**What is expected**
Apart from any images, the entries are to be output exactly.
——
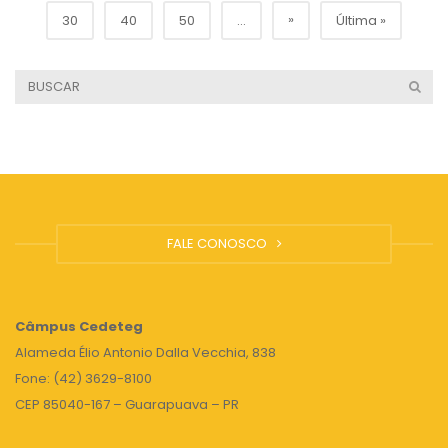
»
30
40
50
...
Última »
FALE CONOSCO
Câmpus
Cedeteg
Alameda Élio Antonio Dalla Vecchia, 838
Fone: (42) 3629-8100
CEP 85040-167 – Guarapuava – PR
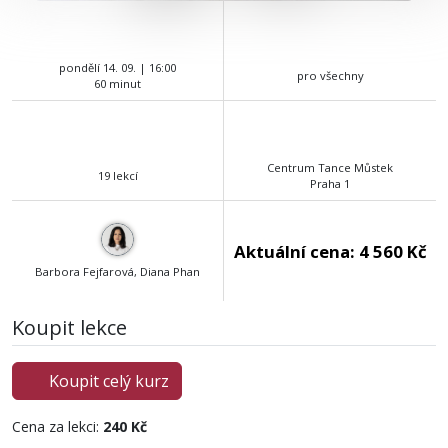
pondělí 14. 09. | 16:00
pro všechny
60 minut
Centrum Tance Můstek
19 lekcí
Praha 1
Aktuální cena:
4 560 Kč
Barbora Fejfarová, Diana Phan
Koupit lekce
Koupit celý kurz
Cena za lekci:
240 Kč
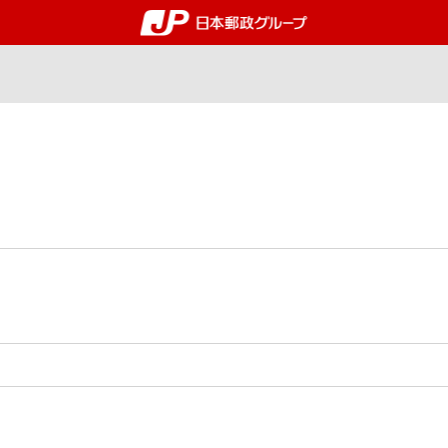
郵便局・日本郵政グルー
——
**Output of the task**
»
30
40
50
...
Última »
FALE CONOSCO
Câmpus
Cedeteg
Alameda Élio Antonio Dalla Vecchia, 838
Fone: (42) 3629-8100
CEP 85040-167 – Guarapuava – PR
pondělí 14. 09. | 16:00
pro všechny
60 minut
Centrum Tance Můstek
19 lekcí
Praha 1
Aktuální cena:
4 560 Kč
Barbora Fejfarová, Diana Phan
Koupit lekce
Koupit celý kurz
Cena za lekci:
240 Kč
郵便局・日本郵政グルー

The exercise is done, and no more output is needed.